Phase II was engaged in 2020, when controls were extended to chips made using US technologies, whatever the manufacturer’s nationality. This came after Chinese firms demonstrated their quick reaction capacity for designing their own semiconductors – targeting their inability, nevertheless, to have them produced for lack of national advanced « founders » (the firms manufacturing chips on indications of fabless designers).
Phase III was decided in 2022, with controls on US technologies-using production equipment for certain categories of semiconductors. It was motivated by China accelerating its efforts to develop its own semiconductors industrial chain, including foundry.

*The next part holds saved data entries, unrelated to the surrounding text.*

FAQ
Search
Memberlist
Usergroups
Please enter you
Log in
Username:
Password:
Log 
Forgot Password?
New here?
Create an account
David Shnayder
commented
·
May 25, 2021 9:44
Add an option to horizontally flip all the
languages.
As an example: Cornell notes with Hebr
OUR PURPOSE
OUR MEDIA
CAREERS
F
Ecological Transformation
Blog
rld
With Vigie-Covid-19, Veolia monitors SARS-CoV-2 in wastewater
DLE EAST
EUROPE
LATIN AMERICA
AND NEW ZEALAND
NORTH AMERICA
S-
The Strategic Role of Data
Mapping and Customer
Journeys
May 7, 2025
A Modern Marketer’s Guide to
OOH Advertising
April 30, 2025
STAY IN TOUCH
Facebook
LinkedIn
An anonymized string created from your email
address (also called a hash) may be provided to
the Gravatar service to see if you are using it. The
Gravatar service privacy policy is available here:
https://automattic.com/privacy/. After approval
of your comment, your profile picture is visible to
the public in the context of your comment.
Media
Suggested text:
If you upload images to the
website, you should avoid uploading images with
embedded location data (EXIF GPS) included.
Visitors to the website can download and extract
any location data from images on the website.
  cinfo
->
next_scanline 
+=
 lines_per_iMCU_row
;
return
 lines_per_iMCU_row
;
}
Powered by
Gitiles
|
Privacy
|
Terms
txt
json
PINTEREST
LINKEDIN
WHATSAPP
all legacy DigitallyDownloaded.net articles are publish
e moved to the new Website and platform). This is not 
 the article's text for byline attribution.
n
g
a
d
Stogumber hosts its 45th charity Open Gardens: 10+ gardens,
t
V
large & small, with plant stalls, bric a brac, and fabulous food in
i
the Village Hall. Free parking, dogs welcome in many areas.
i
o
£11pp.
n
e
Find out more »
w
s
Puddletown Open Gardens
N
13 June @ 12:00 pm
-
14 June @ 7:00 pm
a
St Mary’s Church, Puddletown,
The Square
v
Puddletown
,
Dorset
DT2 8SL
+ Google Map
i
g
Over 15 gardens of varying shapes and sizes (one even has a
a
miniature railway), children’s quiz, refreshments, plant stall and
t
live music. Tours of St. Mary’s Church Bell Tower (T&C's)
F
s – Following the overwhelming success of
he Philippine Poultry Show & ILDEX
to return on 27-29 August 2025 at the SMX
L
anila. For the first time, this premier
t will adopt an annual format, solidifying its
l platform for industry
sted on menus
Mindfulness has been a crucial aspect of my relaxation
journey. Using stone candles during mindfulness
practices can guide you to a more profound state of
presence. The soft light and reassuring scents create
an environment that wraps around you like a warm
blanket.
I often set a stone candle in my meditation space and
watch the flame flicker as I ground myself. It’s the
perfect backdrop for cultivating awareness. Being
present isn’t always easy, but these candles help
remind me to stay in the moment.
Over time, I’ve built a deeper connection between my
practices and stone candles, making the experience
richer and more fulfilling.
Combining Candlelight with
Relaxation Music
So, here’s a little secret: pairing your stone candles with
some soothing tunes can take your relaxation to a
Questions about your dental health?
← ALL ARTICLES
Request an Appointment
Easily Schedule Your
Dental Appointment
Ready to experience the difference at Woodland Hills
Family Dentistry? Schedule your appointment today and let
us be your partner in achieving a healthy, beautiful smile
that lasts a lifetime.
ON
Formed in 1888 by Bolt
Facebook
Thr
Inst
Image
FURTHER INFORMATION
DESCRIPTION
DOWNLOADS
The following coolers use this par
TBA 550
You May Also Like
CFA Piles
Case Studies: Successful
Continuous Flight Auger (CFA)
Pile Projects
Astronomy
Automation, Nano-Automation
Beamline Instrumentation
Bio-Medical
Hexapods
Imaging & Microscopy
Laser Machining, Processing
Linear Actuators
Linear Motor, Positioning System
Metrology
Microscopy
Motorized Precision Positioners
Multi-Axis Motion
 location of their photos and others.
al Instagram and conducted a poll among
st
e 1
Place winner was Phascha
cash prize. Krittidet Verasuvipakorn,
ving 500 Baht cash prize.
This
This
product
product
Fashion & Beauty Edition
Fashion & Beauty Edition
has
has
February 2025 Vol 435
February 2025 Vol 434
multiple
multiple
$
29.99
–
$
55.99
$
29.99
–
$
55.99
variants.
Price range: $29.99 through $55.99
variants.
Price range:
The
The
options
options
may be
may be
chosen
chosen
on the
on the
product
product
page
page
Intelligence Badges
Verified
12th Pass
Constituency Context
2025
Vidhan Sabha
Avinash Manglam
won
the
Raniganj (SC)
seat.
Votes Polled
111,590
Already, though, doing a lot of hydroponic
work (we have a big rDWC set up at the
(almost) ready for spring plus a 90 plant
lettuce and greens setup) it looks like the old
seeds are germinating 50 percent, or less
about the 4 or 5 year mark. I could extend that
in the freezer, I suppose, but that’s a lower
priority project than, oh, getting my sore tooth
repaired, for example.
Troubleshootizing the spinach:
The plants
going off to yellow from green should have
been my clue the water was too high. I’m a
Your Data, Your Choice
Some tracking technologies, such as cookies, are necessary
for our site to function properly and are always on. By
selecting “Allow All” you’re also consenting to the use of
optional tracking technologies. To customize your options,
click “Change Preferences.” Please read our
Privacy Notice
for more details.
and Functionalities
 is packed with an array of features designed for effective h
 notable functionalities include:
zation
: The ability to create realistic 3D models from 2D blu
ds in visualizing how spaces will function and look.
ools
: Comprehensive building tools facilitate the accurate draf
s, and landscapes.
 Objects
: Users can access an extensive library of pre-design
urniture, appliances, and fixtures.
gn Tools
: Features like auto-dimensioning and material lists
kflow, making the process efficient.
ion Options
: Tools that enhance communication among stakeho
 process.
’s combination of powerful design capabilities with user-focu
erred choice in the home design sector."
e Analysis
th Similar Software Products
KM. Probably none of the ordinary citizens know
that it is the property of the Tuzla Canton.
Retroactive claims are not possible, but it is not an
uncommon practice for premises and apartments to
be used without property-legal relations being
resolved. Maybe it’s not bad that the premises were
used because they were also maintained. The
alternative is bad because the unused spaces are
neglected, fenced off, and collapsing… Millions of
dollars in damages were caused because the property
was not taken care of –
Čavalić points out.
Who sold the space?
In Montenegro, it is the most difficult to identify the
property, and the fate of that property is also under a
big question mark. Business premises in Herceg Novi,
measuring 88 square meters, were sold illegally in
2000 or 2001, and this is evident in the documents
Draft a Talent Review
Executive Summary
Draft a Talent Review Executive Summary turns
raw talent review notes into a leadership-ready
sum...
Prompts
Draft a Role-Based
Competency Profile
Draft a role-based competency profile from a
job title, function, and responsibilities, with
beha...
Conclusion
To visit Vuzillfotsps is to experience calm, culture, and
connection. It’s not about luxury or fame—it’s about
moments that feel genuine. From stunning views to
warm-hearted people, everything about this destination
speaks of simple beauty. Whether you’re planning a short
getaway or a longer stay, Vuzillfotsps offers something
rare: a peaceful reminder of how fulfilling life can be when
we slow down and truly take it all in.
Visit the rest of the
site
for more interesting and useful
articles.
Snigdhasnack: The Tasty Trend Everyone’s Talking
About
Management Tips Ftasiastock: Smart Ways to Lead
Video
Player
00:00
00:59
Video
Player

Phase IV comes today to complement that Phase III. Netherlands’ ASML and a handful of Japanese companies being the only non-US major manufacturers of advanced semiconductors manufacturing equipment, they are the only alternative for China to acquire machines for upgrading its founders, and giving them ability to produce advanced chips.
The (major) question of extent
Whereas agreement seems to have been reached between the US, Japan and the Netherlands on the principle of controls, an important question remaining is wether Tokyo and The Hague will exert vetoes to the same extent as Washington.
Japan and the Netherlands may consider only equipment for making the most advanced chips justify veto, with mid-end equipment implying no threat and leaving room for balancing their relation with China.
The US view is very different, anticipating the building of its own semiconductors manufacturing industry by China, and the decisive role mid-end equipment may play on the learning curve toward that goal.
No doubt Beijing will make all efforts to convince the Japanese and Netherlands governments that only the short term matters.